BT and Toshiba trial first commercial quantum-secured network

Reuters

Published Apr 27, 2022 00:06

Updated Apr 27, 2022 02:16

LONDON (Reuters) - Britain's BT (LON:BT) and Japan's Toshiba on Wednesday launched the first commercial trial of a quantum-secured network that will block vulnerabilities in encryption that will emerge when quantum computing becomes mainstream.

Professional services group EY will use the network to connect two of its sites in London, one at London Bridge and the other at Canary Wharf, the companies said.

Quantum computers are unreliable and costly today but the technology, which is being developed by companies including Google (NASDAQ:GOOGL), IBM (NYSE:IBM) and Microsoft (NASDAQ:MSFT), offers the potential to crunch data millions of times faster than supercomputers.

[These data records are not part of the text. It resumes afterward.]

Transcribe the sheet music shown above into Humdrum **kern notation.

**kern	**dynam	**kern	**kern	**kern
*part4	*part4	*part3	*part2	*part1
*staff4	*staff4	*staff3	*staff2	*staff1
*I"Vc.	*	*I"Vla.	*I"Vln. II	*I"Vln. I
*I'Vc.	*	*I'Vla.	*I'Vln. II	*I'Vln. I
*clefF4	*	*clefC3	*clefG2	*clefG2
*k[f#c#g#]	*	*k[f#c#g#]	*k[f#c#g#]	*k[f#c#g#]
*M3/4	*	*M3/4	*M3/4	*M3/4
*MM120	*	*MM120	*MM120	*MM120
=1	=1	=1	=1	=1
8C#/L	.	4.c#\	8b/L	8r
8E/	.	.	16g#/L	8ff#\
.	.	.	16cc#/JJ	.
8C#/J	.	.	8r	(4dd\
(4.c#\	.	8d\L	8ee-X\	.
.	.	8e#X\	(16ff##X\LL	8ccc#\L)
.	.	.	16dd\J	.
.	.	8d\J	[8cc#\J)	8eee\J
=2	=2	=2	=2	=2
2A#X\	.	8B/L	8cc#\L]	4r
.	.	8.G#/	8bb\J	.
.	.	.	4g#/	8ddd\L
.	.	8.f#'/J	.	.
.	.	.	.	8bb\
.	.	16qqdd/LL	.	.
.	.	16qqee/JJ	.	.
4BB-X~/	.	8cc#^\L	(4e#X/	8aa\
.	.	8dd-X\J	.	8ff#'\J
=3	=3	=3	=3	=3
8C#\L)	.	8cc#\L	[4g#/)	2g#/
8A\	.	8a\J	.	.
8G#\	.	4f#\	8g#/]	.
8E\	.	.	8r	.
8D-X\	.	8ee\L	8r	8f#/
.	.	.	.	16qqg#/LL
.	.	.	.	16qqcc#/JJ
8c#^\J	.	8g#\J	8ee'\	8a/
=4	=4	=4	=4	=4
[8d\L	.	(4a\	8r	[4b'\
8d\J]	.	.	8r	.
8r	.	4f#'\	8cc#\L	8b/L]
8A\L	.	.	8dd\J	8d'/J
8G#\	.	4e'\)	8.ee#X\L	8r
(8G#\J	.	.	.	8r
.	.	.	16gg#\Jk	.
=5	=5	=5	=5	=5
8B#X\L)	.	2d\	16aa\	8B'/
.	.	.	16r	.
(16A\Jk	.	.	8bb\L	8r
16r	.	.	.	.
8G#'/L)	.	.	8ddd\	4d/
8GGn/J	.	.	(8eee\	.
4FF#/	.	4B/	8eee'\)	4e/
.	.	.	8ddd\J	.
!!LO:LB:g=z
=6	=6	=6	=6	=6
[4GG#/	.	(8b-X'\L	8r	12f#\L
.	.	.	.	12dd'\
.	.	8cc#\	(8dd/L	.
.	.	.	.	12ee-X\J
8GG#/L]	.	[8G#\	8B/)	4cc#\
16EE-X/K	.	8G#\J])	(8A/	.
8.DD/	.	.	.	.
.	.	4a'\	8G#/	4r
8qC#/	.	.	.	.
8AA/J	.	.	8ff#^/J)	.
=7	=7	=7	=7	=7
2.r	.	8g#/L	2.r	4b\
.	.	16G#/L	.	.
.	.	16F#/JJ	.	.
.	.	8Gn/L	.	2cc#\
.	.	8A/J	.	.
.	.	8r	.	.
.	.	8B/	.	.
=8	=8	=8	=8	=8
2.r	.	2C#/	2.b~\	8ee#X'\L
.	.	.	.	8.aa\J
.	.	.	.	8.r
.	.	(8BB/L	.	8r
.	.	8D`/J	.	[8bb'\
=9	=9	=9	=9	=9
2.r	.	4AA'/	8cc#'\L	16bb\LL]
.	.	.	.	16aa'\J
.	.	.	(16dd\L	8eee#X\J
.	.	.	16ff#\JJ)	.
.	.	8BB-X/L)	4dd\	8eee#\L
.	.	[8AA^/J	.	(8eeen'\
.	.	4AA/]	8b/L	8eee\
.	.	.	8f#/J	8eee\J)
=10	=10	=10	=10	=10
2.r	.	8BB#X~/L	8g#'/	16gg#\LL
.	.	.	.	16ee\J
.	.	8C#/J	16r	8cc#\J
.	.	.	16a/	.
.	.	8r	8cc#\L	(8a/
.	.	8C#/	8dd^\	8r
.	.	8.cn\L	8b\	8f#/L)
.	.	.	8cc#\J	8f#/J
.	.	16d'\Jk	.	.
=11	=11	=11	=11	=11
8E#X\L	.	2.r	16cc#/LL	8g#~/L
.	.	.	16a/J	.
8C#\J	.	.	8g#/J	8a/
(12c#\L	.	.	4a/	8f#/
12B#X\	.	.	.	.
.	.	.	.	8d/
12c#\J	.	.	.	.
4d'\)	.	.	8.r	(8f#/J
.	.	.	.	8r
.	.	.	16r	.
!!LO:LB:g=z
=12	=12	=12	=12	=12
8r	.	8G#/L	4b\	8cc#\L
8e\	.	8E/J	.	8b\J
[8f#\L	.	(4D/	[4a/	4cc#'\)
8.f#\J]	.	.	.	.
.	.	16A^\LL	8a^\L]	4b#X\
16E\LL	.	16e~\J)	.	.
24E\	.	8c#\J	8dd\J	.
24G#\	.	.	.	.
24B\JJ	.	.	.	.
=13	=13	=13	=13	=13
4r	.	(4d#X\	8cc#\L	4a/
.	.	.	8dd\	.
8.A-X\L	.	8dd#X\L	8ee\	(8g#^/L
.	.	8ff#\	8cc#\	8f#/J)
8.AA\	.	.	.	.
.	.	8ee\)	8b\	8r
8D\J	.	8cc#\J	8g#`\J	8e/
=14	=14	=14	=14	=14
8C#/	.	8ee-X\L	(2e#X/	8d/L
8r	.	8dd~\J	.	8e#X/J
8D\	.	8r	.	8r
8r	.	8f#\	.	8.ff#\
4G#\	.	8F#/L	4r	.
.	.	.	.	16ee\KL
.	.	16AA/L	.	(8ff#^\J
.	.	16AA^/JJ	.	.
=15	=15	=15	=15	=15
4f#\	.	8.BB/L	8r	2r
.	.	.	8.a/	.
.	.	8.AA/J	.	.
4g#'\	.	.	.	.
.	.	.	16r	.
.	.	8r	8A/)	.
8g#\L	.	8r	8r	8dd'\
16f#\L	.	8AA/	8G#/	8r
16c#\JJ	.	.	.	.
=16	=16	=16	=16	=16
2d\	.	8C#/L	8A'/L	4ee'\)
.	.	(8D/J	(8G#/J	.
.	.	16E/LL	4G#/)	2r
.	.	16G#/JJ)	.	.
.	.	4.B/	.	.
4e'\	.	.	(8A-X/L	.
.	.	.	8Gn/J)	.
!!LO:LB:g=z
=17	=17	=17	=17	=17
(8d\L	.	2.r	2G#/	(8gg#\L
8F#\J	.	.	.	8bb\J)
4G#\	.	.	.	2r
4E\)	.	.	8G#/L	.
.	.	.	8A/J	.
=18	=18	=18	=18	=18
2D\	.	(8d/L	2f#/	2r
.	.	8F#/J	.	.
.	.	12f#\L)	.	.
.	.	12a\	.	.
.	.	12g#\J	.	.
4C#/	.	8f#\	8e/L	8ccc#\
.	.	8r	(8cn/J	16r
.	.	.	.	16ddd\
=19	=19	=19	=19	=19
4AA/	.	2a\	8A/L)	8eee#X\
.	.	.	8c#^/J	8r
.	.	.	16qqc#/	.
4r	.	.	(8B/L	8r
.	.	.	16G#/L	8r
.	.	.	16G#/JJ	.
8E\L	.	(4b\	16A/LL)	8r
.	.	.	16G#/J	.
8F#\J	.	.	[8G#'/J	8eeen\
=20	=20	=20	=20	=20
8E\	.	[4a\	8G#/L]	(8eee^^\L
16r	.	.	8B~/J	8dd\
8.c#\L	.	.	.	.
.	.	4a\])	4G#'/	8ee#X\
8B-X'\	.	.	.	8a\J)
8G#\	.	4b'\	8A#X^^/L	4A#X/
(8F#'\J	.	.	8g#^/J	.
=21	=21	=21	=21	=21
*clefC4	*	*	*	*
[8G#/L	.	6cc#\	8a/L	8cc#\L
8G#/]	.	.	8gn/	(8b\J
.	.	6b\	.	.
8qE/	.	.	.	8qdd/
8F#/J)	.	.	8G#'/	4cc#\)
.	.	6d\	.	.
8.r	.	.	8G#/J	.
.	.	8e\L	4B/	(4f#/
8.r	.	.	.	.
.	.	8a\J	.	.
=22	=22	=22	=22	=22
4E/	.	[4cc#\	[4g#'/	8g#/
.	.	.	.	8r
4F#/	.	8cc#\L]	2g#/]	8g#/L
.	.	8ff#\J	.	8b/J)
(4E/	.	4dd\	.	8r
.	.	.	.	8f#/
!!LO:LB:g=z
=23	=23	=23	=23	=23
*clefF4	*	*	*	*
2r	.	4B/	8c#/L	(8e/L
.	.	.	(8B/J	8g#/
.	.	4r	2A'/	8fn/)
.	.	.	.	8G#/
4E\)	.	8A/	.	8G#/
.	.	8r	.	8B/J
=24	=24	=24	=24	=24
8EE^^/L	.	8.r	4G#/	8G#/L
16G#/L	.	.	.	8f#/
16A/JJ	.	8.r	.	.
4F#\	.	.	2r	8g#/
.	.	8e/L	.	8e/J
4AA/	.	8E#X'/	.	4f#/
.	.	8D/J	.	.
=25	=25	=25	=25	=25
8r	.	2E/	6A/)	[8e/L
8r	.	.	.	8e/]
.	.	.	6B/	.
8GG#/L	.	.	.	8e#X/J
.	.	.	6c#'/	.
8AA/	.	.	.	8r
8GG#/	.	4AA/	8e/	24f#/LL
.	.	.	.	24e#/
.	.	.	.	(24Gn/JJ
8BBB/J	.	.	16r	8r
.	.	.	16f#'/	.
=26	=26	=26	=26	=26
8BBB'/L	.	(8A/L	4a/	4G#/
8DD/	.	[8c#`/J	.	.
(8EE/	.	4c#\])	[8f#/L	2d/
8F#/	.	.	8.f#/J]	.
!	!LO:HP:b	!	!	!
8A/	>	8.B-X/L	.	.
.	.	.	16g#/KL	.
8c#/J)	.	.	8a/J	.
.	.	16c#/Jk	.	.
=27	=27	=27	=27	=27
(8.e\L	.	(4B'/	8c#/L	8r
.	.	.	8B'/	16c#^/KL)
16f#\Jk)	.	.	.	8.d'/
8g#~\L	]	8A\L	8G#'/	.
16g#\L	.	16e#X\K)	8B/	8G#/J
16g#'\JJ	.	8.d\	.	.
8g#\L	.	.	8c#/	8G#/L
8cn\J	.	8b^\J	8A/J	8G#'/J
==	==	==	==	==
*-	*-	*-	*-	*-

Rather than storing information in bits - or zeros and ones - quantum computing makes use of a property of sub-atomic particles in which they can exist simultaneously in different states. They can then become 'entangled' - meaning they can influence each other's behaviour in an observable way - leading to exponential increases in computing power.

BT's Chief Technology Officer Howard Watson said quantum technology could potentially be used to break current encryption keys while data is being transmitted.

Quantum key distribution (QKD), however, uses photonics to transmit the encryption key in fibre networks, he said. If the QKD is hacked in transmission, its state is changed and therefore the attack will be detected in real time.